Author: Jhumpa Lahiri               
Genre: Literary Fiction

Goodreads Blurb: Two brothers bound by tragedy; a fiercely brilliant woman haunted by her past; a country torn by revolution. A powerful new novel--set in both India and America--that explores the price of idealism and a love that can last long past death.


Growing up in Calcutta, born just fifteen months apart, Subhash and Udayan Mitra are inseparable brothers, one often mistaken for the other. But they are also opposites, with gravely different futures ahead of them. It is the 1960s, and Udayan--charismatic and impulsive--finds himself drawn to the Naxalite movement, a rebellion waged to eradicate inequity and poverty: he will give everything, risk all, for what he believes. Subhash, the dutiful son, does not share his brother's political passion; he leaves home to pursue a life of scientific research in a quiet, coastal corner of America.

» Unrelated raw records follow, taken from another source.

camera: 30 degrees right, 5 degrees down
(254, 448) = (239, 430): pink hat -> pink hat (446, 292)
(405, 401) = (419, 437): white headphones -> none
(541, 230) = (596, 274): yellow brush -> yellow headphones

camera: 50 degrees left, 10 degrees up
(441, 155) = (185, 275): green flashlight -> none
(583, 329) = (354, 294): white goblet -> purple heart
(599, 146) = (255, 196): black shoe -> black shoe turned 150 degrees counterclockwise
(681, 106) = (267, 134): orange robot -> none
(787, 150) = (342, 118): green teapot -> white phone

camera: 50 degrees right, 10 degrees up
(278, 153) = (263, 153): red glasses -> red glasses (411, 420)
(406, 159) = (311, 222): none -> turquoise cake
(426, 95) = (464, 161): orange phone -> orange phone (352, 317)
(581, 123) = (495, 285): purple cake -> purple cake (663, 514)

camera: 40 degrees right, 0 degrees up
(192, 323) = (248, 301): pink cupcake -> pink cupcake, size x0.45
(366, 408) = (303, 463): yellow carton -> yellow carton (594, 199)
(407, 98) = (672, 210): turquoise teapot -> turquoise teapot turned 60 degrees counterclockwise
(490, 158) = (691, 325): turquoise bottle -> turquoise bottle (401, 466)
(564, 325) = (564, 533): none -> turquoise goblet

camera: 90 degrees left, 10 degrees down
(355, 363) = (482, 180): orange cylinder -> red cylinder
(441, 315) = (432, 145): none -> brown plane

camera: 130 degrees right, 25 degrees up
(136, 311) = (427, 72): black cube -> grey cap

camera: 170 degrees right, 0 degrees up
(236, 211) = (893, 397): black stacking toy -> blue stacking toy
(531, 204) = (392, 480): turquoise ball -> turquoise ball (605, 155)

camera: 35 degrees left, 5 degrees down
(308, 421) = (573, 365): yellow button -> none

But when Subhash learns what happened to his brother in the lowland outside their family's home, he comes back to India, hoping to pick up the pieces of a shattered family, and to heal the wounds Udayan left behind--including those seared in the heart of his brother's wife.

Suspenseful, sweeping, piercingly intimate, The Lowland expands the range of one of our most dazzling storytellers, seamlessly interweaving the historical and the personal across generations and geographies. This masterly novel of fate and will, exile and return, is a tour de force and an instant classic.


My Views: This book has been on my 'To Be Read List' ever since its release. Being a fan of Jhumpa Lahiri's writing style, it is no wonder that I fell in love with the simple yet poetic language used by her. While the language used blown me away like always, it is the plot that has left me craving for more this time. I admire the way Lahiri looked at the Naxalite movement and didn't go more into the political details of the movement. It is a powerful story, but I think characters don't come across as powerfully as they should have.

This is a complex story which deals with two lives Gauri and Subhash joined by a common thread Udayan. The story deals with the aftereffects of a tragedy that strikes on Subhash and Gauri with the death of Udayan and how their lives change post that. It deals with how the relationship of Gauri and Subhash progressed from strangers to a couple and parents and again to strangers.

What I like most is the sibling relationship between Udayan and Subhash and also relationship if Subhash and Bela his daughter. But I don't know why I couldn't relate to the character of Gauri. Okay, she is a victim of tragedy and it can somehow justify her relation with Subhash  but that doesn't justify the way she takes her relationship with Bela. For me Gauri comes out as a rude, emotionless and selfish person who just can't get over with her fears.

Overall it is nice read a bit sad though, and to be frank, I am slightly disappointed with the end. I'd recommend this book for its depth and language.

Favorite Quotes:

  • “Isolation offered its own form of companionship” 
  • “And yet he had loved her. A Bookish girl heedless of her beauty, unconscious of her effect. She'd been prepared to live her life alone but from the moment he'd known her he'd needed her.” 
  • “With children the clock is reset. We forget what came before.”